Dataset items

..........

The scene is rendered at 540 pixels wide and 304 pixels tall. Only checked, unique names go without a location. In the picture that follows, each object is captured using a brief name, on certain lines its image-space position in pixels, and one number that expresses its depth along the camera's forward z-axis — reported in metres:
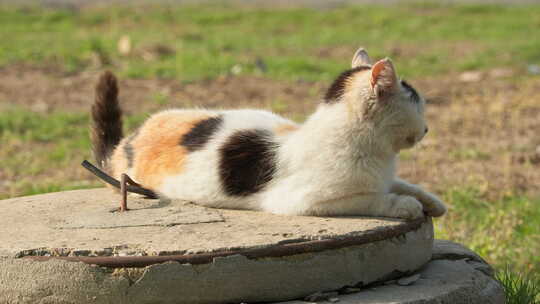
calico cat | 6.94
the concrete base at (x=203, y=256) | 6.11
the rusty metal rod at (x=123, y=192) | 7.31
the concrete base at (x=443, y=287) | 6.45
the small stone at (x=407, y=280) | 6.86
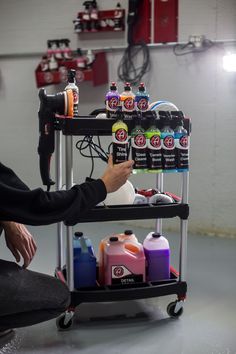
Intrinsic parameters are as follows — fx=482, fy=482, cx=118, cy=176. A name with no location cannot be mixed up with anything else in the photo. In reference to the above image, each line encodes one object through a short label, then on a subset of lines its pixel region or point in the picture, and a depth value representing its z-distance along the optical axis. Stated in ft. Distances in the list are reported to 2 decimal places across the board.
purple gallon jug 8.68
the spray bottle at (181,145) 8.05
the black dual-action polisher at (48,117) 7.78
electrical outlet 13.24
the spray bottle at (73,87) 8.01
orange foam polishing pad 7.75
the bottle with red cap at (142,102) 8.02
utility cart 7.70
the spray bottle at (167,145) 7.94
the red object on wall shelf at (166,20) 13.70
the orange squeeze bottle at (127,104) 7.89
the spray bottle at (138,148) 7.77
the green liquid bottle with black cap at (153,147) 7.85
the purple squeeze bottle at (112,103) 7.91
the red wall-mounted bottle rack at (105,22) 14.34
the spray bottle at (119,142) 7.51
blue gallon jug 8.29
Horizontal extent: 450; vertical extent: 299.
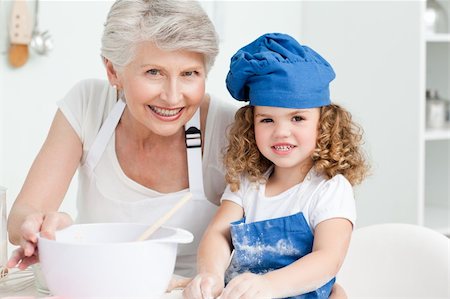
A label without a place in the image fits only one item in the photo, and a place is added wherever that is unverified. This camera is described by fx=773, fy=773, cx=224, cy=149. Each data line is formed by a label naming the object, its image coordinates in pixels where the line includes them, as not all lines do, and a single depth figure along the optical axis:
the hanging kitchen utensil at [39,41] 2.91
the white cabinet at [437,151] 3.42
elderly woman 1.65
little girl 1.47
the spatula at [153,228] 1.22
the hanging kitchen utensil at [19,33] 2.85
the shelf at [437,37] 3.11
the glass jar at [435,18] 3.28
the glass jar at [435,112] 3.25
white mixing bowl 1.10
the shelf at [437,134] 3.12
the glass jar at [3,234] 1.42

..........

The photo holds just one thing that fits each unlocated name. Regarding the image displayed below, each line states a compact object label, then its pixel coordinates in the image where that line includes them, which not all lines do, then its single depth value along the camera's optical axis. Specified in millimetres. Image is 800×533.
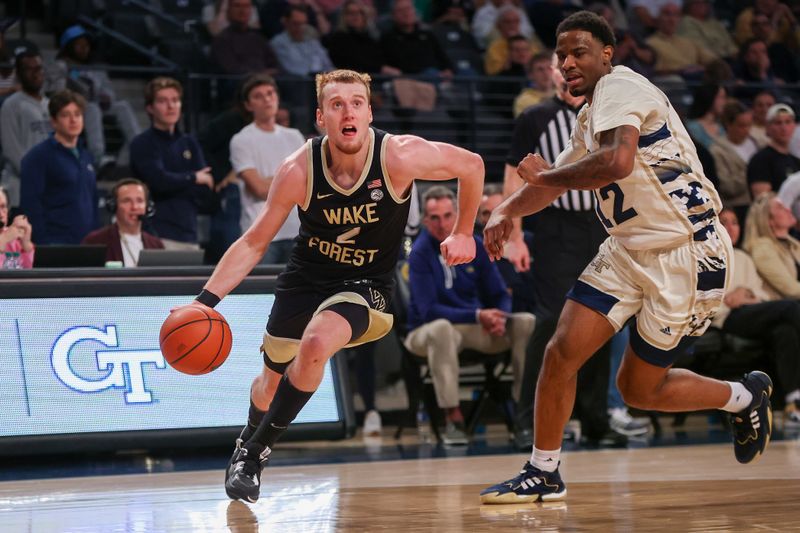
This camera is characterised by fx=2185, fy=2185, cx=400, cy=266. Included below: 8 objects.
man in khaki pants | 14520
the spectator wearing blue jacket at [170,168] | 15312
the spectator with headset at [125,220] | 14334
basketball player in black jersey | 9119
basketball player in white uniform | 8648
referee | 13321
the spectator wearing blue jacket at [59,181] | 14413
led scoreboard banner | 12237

..........

Reproduce, character for character, only the lines of the preceding data that start at the line with "the white cabinet at [437,151] 3.42" and end at the line with "the glass jar at [3,234] 1.42", both included.

*Answer for the task*.
the white cabinet at [437,151] 3.42
elderly woman 1.65
little girl 1.47
the spatula at [153,228] 1.22
the hanging kitchen utensil at [19,33] 2.85
the shelf at [437,37] 3.11
the glass jar at [435,18] 3.28
the glass jar at [435,112] 3.25
white mixing bowl 1.10
the shelf at [437,134] 3.12
the glass jar at [3,234] 1.42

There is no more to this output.